> _MATERIAL TO PROCESS_
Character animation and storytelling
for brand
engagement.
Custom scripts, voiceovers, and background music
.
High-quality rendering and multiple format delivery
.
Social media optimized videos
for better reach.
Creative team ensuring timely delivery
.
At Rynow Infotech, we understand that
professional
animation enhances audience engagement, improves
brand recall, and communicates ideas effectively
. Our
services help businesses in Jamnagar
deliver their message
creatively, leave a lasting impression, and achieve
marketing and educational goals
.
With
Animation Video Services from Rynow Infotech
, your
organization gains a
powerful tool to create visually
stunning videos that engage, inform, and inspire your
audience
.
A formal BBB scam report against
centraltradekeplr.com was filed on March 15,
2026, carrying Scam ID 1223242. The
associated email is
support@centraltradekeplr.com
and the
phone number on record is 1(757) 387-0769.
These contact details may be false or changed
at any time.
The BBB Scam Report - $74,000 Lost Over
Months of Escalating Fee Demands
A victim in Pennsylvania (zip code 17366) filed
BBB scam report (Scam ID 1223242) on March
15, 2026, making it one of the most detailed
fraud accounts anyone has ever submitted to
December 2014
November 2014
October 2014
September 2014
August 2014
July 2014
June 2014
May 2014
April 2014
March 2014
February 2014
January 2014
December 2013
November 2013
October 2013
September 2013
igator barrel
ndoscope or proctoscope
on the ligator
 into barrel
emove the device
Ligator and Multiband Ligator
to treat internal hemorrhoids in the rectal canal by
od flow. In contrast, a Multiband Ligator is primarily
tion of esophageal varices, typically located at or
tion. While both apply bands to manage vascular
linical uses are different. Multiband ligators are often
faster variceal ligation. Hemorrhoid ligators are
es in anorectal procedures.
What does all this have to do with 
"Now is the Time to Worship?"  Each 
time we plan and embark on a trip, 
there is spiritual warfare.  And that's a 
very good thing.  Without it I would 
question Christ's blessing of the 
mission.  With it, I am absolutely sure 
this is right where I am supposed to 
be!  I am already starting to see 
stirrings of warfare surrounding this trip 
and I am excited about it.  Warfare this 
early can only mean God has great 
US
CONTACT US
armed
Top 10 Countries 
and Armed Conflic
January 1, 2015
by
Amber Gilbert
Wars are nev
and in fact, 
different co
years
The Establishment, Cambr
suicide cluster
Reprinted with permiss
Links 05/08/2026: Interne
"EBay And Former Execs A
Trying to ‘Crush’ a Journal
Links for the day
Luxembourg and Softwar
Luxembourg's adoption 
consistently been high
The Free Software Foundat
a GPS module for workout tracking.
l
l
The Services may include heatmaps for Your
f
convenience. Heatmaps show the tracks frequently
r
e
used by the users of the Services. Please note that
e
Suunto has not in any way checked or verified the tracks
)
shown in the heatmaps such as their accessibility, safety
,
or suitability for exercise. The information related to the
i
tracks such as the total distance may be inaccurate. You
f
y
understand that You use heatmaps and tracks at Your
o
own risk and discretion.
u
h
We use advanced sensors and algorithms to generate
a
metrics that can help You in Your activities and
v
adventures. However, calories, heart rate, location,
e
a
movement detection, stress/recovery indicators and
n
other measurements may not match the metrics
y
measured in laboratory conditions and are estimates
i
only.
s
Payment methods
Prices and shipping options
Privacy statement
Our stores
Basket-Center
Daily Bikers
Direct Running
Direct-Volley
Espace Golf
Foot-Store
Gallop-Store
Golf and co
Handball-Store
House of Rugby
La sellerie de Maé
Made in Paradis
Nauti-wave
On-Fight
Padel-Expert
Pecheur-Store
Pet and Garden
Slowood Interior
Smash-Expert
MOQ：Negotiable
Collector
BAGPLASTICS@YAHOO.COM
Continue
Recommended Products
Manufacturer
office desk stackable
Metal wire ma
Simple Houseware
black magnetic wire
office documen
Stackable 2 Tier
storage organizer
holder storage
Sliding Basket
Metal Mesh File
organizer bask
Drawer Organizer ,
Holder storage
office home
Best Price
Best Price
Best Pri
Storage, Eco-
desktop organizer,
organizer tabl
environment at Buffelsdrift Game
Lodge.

> _WRITTEN TASK_
Could the data above be returned exactly as it stands?

> _COMPLETED EXERCISE_
Character animation and storytelling
for brand
engagement.
Custom scripts, voiceovers, and background music
.
High-quality rendering and multiple format delivery
.
Social media optimized videos
for better reach.
Creative team ensuring timely delivery
.
At Rynow Infotech, we understand that
professional
animation enhances audience engagement, improves
brand recall, and communicates ideas effectively
. Our
services help businesses in Jamnagar
deliver their message
creatively, leave a lasting impression, and achieve
marketing and educational goals
.
With
Animation Video Services from Rynow Infotech
, your
organization gains a
powerful tool to create visually
stunning videos that engage, inform, and inspire your
audience
.
A formal BBB scam report against
centraltradekeplr.com was filed on March 15,
2026, carrying Scam ID 1223242. The
associated email is
support@centraltradekeplr.com
and the
phone number on record is 1(757) 387-0769.
These contact details may be false or changed
at any time.
The BBB Scam Report - $74,000 Lost Over
Months of Escalating Fee Demands
A victim in Pennsylvania (zip code 17366) filed
BBB scam report (Scam ID 1223242) on March
15, 2026, making it one of the most detailed
fraud accounts anyone has ever submitted to
December 2014
November 2014
October 2014
September 2014
August 2014
July 2014
June 2014
May 2014
April 2014
March 2014
February 2014
January 2014
December 2013
November 2013
October 2013
September 2013
igator barrel
ndoscope or proctoscope
on the ligator
 into barrel
emove the device
Ligator and Multiband Ligator
to treat internal hemorrhoids in the rectal canal by
od flow. In contrast, a Multiband Ligator is primarily
tion of esophageal varices, typically located at or
tion. While both apply bands to manage vascular
linical uses are different. Multiband ligators are often
faster variceal ligation. Hemorrhoid ligators are
es in anorectal procedures.
What does all this have to do with 
"Now is the Time to Worship?"  Each 
time we plan and embark on a trip, 
there is spiritual warfare.  And that's a 
very good thing.  Without it I would 
question Christ's blessing of the 
mission.  With it, I am absolutely sure 
this is right where I am supposed to 
be!  I am already starting to see 
stirrings of warfare surrounding this trip 
and I am excited about it.  Warfare this 
early can only mean God has great 
US
CONTACT US
armed
Top 10 Countries 
and Armed Conflic
January 1, 2015
by
Amber Gilbert
Wars are nev
and in fact, 
different co
years
The Establishment, Cambr
suicide cluster
Reprinted with permiss
Links 05/08/2026: Interne
"EBay And Former Execs A
Trying to ‘Crush’ a Journal
Links for the day
Luxembourg and Softwar
Luxembourg's adoption 
consistently been high
The Free Software Foundat
a GPS module for workout tracking.
l
l
The Services may include heatmaps for Your
f
convenience. Heatmaps show the tracks frequently
r
e
used by the users of the Services. Please note that
e
Suunto has not in any way checked or verified the tracks
)
shown in the heatmaps such as their accessibility, safety
,
or suitability for exercise. The information related to the
i
tracks such as the total distance may be inaccurate. You
f
y
understand that You use heatmaps and tracks at Your
o
own risk and discretion.
u
h
We use advanced sensors and algorithms to generate
a
metrics that can help You in Your activities and
v
adventures. However, calories, heart rate, location,
e
a
movement detection, stress/recovery indicators and
n
other measurements may not match the metrics
y
measured in laboratory conditions and are estimates
i
only.
s
Payment methods
Prices and shipping options
Privacy statement
Our stores
Basket-Center
Daily Bikers
Direct Running
Direct-Volley
Espace Golf
Foot-Store
Gallop-Store
Golf and co
Handball-Store
House of Rugby
La sellerie de Maé
Made in Paradis
Nauti-wave
On-Fight
Padel-Expert
Pecheur-Store
Pet and Garden
Slowood Interior
Smash-Expert
MOQ：Negotiable
Collector
BAGPLASTICS@YAHOO.COM
Continue
Recommended Products
Manufacturer
office desk stackable
Metal wire ma
Simple Houseware
black magnetic wire
office documen
Stackable 2 Tier
storage organizer
holder storage
Sliding Basket
Metal Mesh File
organizer bask
Drawer Organizer ,
Holder storage
office home
Best Price
Best Price
Best Pri
Storage, Eco-
desktop organizer,
organizer tabl
environment at Buffelsdrift Game
Lodge.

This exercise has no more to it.